De ses trois jours de passion, il veut garder un souvenir qui durera plus que lui-même,—mettre à nu l'admirable corps, le poser comme un modèle dans l'attitude violente où il l'a vue en songe, et créer d'après le cadavre la statue de la Vie Immortelle.
Il détache l'agrafe et le nœud. Il ouvre l'étoffe. Le corps pèse. Il le soulève. La tête se renverse en arrière. Les seins tremblent. Les bras s'affaissent. Il tire la robe tout entière et la jette au milieu de la chambre. Lourdement, le corps retombe.

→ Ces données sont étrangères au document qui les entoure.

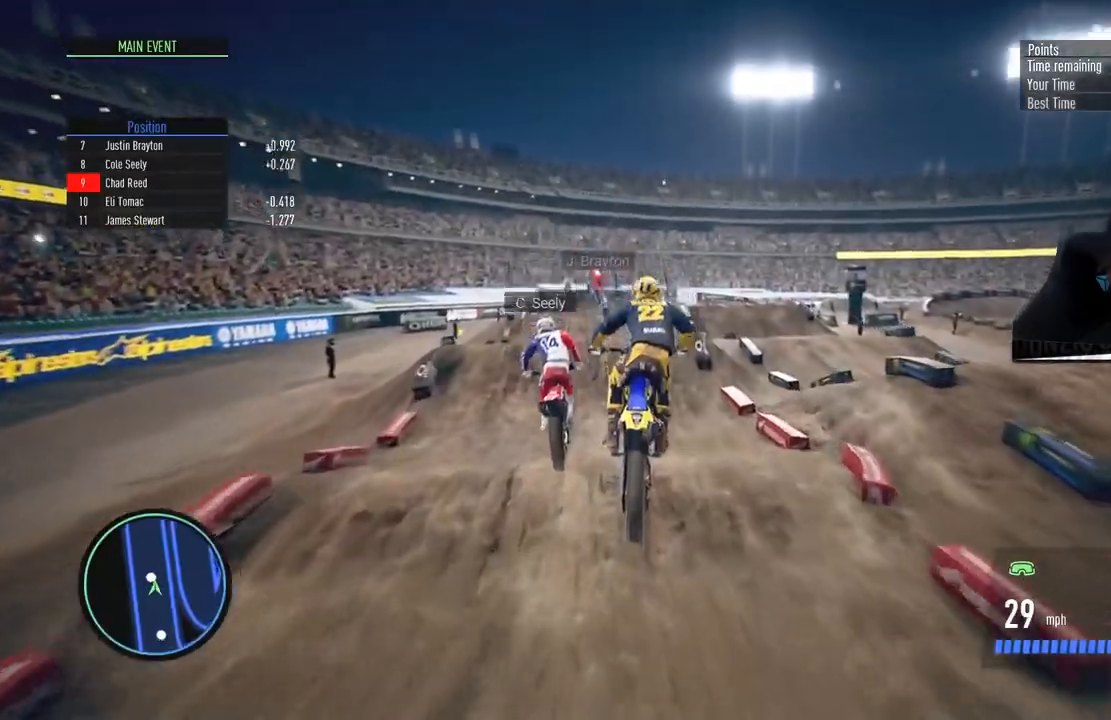
{"buttons": ["R2"], "left_stick": "center", "right_stick": "down", "events": [[67, "right_stick", "down"], [117, "left_stick", "center"]]}
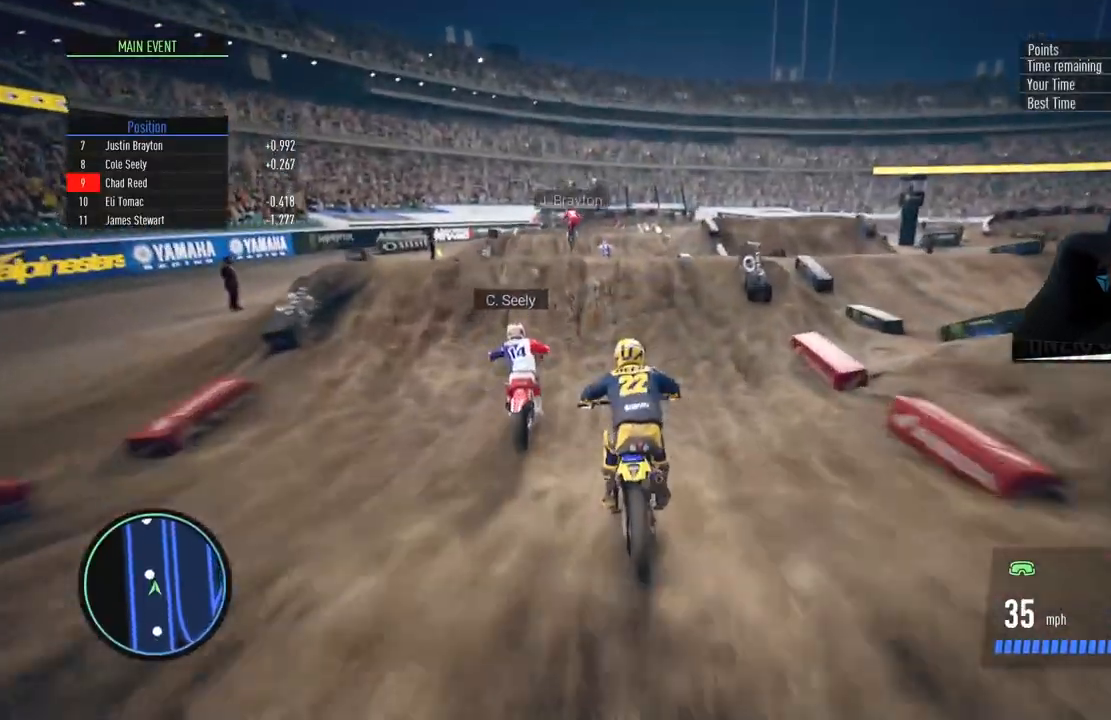
{"buttons": ["R2"], "left_stick": "left", "right_stick": "right", "events": [[233, "left_stick", "left"], [267, "right_stick", "right"]]}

De ses deux mains sous les aisselles fraîches, Démétrios fait glisser la morte jusqu'au haut du lit. Il tourne la tête sur la joue gauche, rassemble et répand la chevelure splendidement sous le dos couché. Puis il relève le bras droit, plie l'avant-bras au-dessus du front, fait crisper les doigts encore mous sur l'étoffe d'un coussin: deux lignes musculaires admirables, descendant de l'oreille et du coude, viennent s'unir sous le sein droit qu'elles portent comme un fruit.

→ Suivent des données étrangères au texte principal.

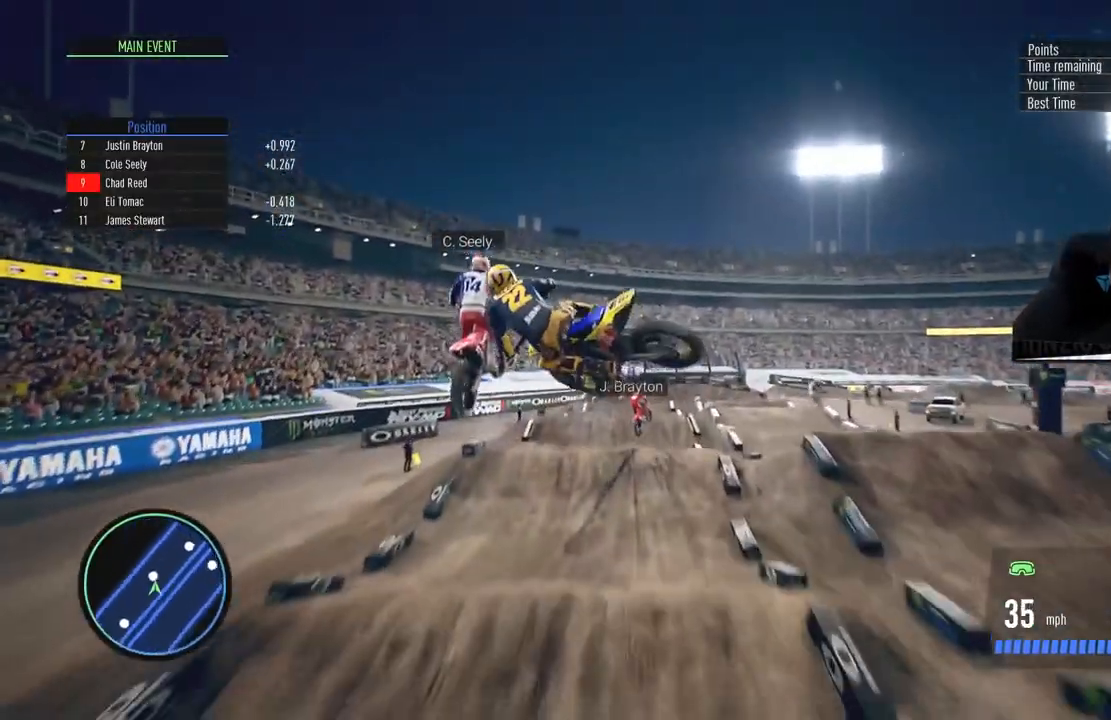
{"buttons": [], "left_stick": "center", "right_stick": "center", "events": [[384, "right_stick", "center"], [417, "left_stick", "center"]]}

Ensuite il dispose les jambes, l'une étendue roidement de côté, l'autre le genou dressé et le talon touchant presque la croupe. Il rectifie quelques détails, plie la taille à gauche, allonge le pied droit et enlève les bracelets, les colliers et les bagues, afin de ne pas troubler par une seule dissonance l'harmonie pure et complète de la nudité féminine. Le Modèle a pris la pose.
Démétrios jette sur la table la motte d'argile humide qu'il a fait porter là. Il la presse, il la pétrit, il l'allonge selon la forme humaine: une sorte de monstre barbare naît de ses doigts ardents: il regarde.
L'immuable cadavre conserve sa position passionnée. Mais un mince filet de sang sort de la narine droite, coule sur la lèvre, et tombe goutte à goutte, sous la bouche entr'ouverte.
Démétrios continue. La maquette s'anime, se précise, prend vie. Un prodigieux bras gauche s'arrondit au-dessus du corps comme s'il étreignait quelqu'un. Les muscles de la cuisse s'accusent violemment. Les orteils se recroquevillent.